Aerial Artistry

Winter 2021

Sathappan Ramesh has trained at the New England Center for Circus Arts and with teachers locally to become an accomplished aerial silk performer. Before the pandemic, he often performed at Mobtown Ballroom in Baltimore.
Sathappan Ramesh

Most people scared of heights simply avoid them. Not Sathappan Ramesh. Instead, he regularly performs feats of acrobatic skill suspended 26 feet above the ground on a long strip of fabric.

Ramesh is a practitioner of aerial silks, an artform that blends dance, yoga, circus skills, and choreography to create something entirely new. Clad in compression tights custom-painted in ethereal designs, he performs climbs, wraps, and drops in routines set to music ranging from Carl Orff’s “Carmina Burana” to Yanni’s “On Sacred Ground,” while audiences stare from below, transfixed.

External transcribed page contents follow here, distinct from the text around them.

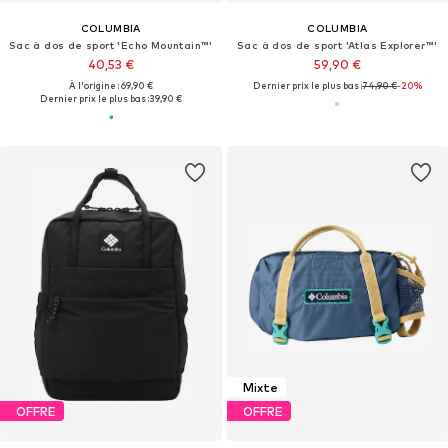
COLUMBIA
COLUMBIA
Sac à dos de sport 'Echo Mountain™'
Sac à dos de sport 'Atlas Explorer™'
40,53 €
59,90 €
À l'origine : 69,90 €
Dernier prix le plus bas :
74,90 €
-20%
Dernier prix le plus bas :
39,90 €
Mixte
OFFRE
OFFRE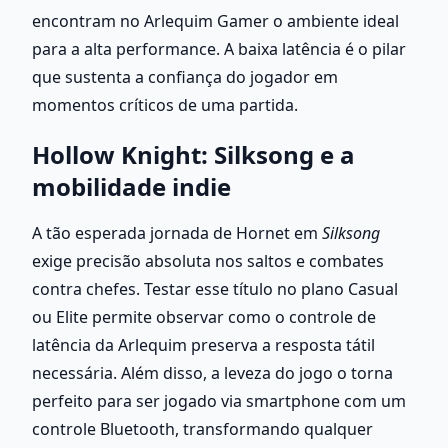
encontram no Arlequim Gamer o ambiente ideal 
para a alta performance. A baixa latência é o pilar 
que sustenta a confiança do jogador em 
momentos críticos de uma partida.
Hollow Knight: Silksong e a 
mobilidade indie
A tão esperada jornada de Hornet em 
Silksong
exige precisão absoluta nos saltos e combates 
contra chefes. Testar esse título no plano Casual 
ou Elite permite observar como o controle de 
latência da Arlequim preserva a resposta tátil 
necessária. Além disso, a leveza do jogo o torna 
perfeito para ser jogado via smartphone com um 
controle Bluetooth, transformando qualquer 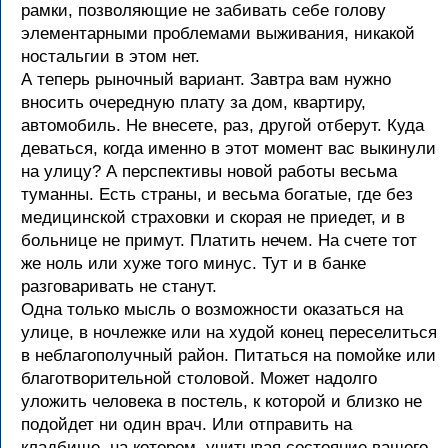
рамки, позволяющие не забивать себе голову
элементарными проблемами выживания, никакой
ностальгии в этом нет.
А теперь рыночный вариант. Завтра вам нужно
вносить очередную плату за дом, квартиру,
автомобиль. Не внесете, раз, другой отберут. Куда
деваться, когда именно в этот момент вас выкинули
на улицу? А перспективы новой работы весьма
туманны. Есть страны, и весьма богатые, где без
медицинской страховки и скорая не приедет, и в
больнице не примут. Платить нечем. На счете тот
же ноль или хуже того минус. Тут и в банке
разговаривать не станут.
Одна только мысль о возможности оказаться на
улице, в ночлежке или на худой конец переселиться
в неблагополучный район. Питаться на помойке или
благотворительной столовой. Может надолго
уложить человека в постель, к которой и близко не
подойдет ни один врач. Или отправить на
кладбище, на котором, учитывая состояние вашего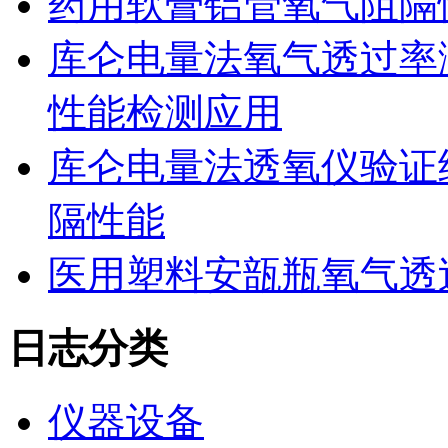
药用软膏铝管氧气阻隔
库仑电量法氧气透过率
性能检测应用
库仑电量法透氧仪验证
隔性能
医用塑料安瓿瓶氧气透
日志分类
仪器设备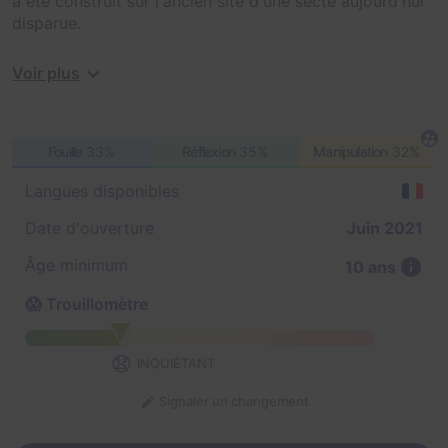
a été construit sur l'ancien site d'une secte aujourd'hui
disparue.
De multiples rumeurs courent toujours concernant les
Voir plus
phénomènes mystiques en ces lieux. En quête
d'aventure, vous décidez d'explorer cet étrange
endroit.
Fouille
33%
Réflexion
35%
Manipulation
32%
Y pénétrer sera facile, en sortir, peut-être moins...
Langues disponibles
Date d'ouverture
Juin 2021
Âge minimum
10 ans
😱 Trouillomètre
😧
INQUIÉTANT
Signaler un changement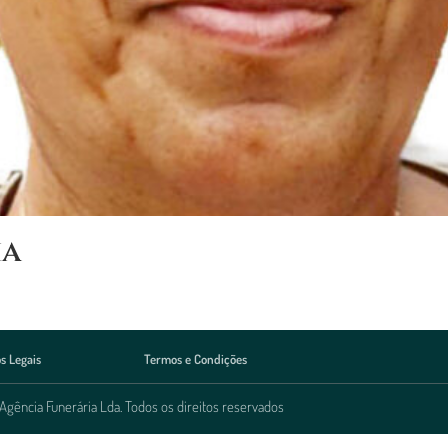
ha
s Legais
Termos e Condições
Agência Funerária Lda. Todos os direitos reservados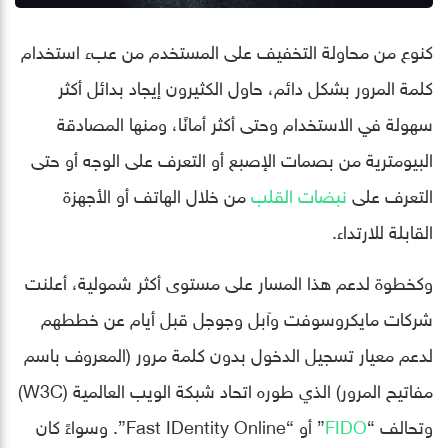
كنوع من محاولة التخفيف على المستخدم من عبء استخدام
كلمة المرور بشكل دائم، حاول الكثيرون إيجاد بدائل أكثر
سهولة في الاستخدام وحتى أكثر أمانًا، ومنها المصادقة
البيومترية من بصمات الإصبع أو التعرف على الوجه أو حتى
التعرف على
نبضات القلب
من خلال الهاتف أو الأجهزة
القابلة للارتداء.
وكخطوة لدعم هذا المسار على مستوى أكثر شمولية، أعلنت
شركات مايكروسوفت وآبل وجوجل قبل أيام عن خططهم
لدعم معيار تسجيل الدخول بدون كلمة مرور (المعروف باسم
مفاتيح المرور) الذي طوره اتحاد شبكة الويب العالمية (W3C)
وتحالف “
FIDO
” أو “Fast IDentity Online”. وسواءً كان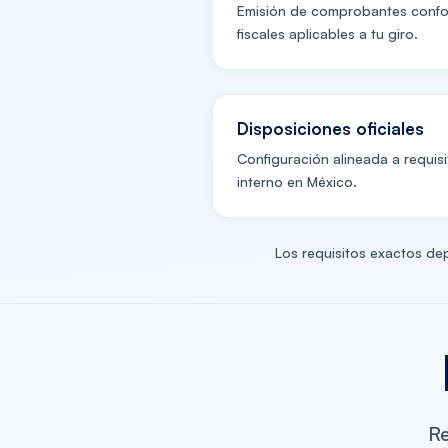
Emisión de comprobantes confor
fiscales aplicables a tu giro.
Disposiciones oficiales
Configuración alineada a requisi
interno en México.
Los requisitos exactos dep
Re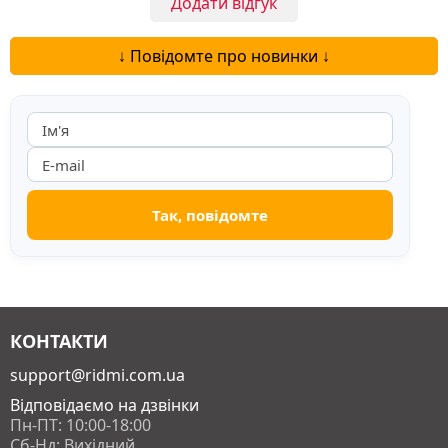
Додати відгук
↓ Повідомте про новинки ↓
КОНТАКТИ
support@ridmi.com.ua
Відповідаємо на дзвінки
Пн-ПТ: 10:00-18:00
Сб-Нд: Вихідний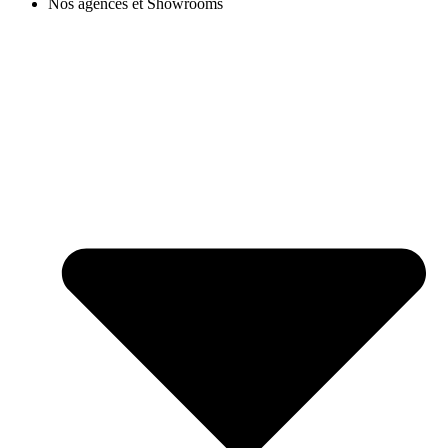
Nos agences et Showrooms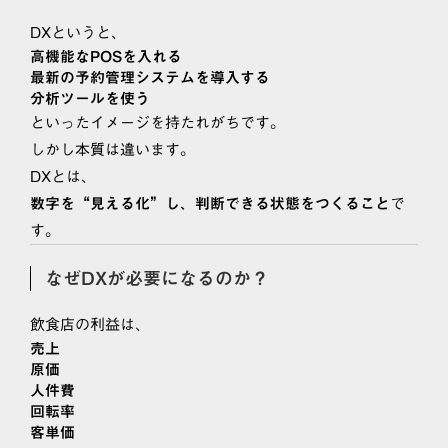
DXというと、
高機能なPOSを入れる
最新の予約管理システムを導入する
分析ツールを使う
といったイメージを持たれがちです。
しかし本質は違います。
DXとは、
で
数字を“見える化”し、判断できる状態をつくること
す。
なぜDXが必要になるのか？
飲食店の利益は、
売上
原価
人件費
回転率
客単価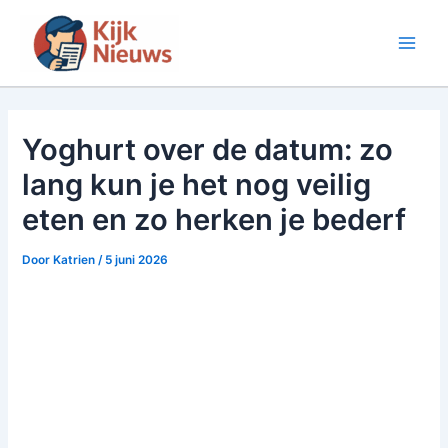
Ga
naar
Main
de
inhoud
Men
Yoghurt over de datum: zo
lang kun je het nog veilig
eten en zo herken je bederf
Door
Katrien
/
5 juni 2026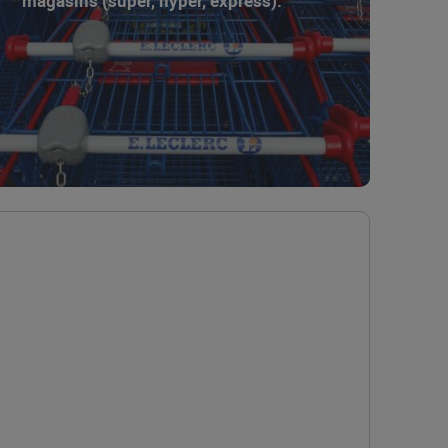
magasins (super, hyper, express).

“This gives me a sense of artistic and spiritual accomplishment—something like a sculptor must feel,” says Ramesh, senior laboratory coordinator in the Department of Electrical and Computer Engineering. “I consider the aerial apparatus like a deity, because it protects me and keeps me safe.”

Sathappan Ramesh

Ramesh learned about this art form in 2009, when friends invited him to a workshop. Initially reluctant due to his fear of heights, he was surprised to fall in love with the experience. He began to take classes, even training at Vermont’s New England Center for Circus Arts. In nonpandemic times, he performs regularly at Mobtown Ballroom and at other local studios.

Sathappan Ramesh

Though aerial silks is definitely an art, his background in physics helps him appreciate the science involved. “I use physics to do things like spinning, rotating, mounting, and balancing,” he says. “But you don’t need to know advanced physics or equations to do aerials. You just learn the techniques, be strong and flexible. And practice—a lot!”